- **Task instructions**
List each line in the entries that contains the word "JavaScript". Case counts, so only lines with that exact capitalization qualify.

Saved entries

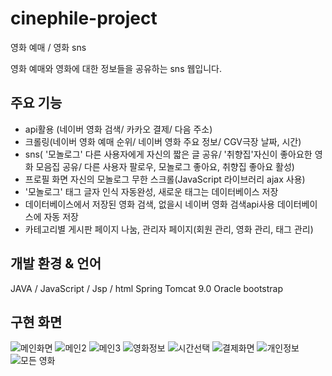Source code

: # cinephile-project
영화 예매 / 영화 sns

영화 예매와 영화에 대한 정보들을 공유하는 sns 웹입니다.

## 주요 기능

- api활용 (네이버 영화 검색/ 카카오 결제/ 다음 주소)
- 크롤링(네이버 영화 예매 순위/ 네이버 영화 주요 정보/ CGV극장 날짜, 시간)
- sns( '모놀로그' 다른 사용자에게 자신의 짧은 글 공유/ '취향집'자신이 좋아요한 영화 모음집 공유/ 다른 사용자 팔로우, 모놀로그 좋아요, 취향집 좋아요 활성)
- 프로필 화면 자신의 모놀로그 무한 스크롤(JavaScript 라이브러리 ajax 사용)
- '모놀로그' 태그 글자 인식 자동완성, 새로운 태그는 데이터베이스 저장
- 데이터베이스에서 저장된 영화 검색, 없을시 네이버 영화 검색api사용 데이터베이스에 자동 저장
- 카테고리별 게시판 페이지 나눔, 관리자 페이지(회원 관리, 영화 관리, 태그 관리)

## 개발 환경 & 언어

JAVA / JavaScript / Jsp / html
Spring
Tomcat 9.0
Oracle
bootstrap

## 구현 화면
![메인화면](https://user-images.githubusercontent.com/22286905/94223862-ecd0b980-ff2b-11ea-9c4d-1b319d13f0b6.JPG)
![메인2](https://user-images.githubusercontent.com/22286905/94223916-18ec3a80-ff2c-11ea-8b95-bcf5210247eb.JPG)
![메인3](https://user-images.githubusercontent.com/22286905/94223918-1984d100-ff2c-11ea-81ad-19489244a997.JPG)
![영화정보](https://user-images.githubusercontent.com/22286905/94223922-1be72b00-ff2c-11ea-9222-286a0d4d7922.JPG)
![시간선택](https://user-images.githubusercontent.com/22286905/94223925-1d185800-ff2c-11ea-9edd-62a7b628fe18.JPG)
![결제화면](https://user-images.githubusercontent.com/22286905/94223926-1e498500-ff2c-11ea-861f-46b92054f9b3.JPG)
![개인정보](https://user-images.githubusercontent.com/22286905/94223928-1ee21b80-ff2c-11ea-83d2-016a267fbf77.JPG)
![모든 영화](https://user-images.githubusercontent.com/22286905/94223929-20134880-ff2c-11ea-976e-e1d8bbfb7d5d.JPG)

- **Response box**
- 프로필 화면 자신의 모놀로그 무한 스크롤(JavaScript 라이브러리 ajax 사용)
JAVA / JavaScript / Jsp / html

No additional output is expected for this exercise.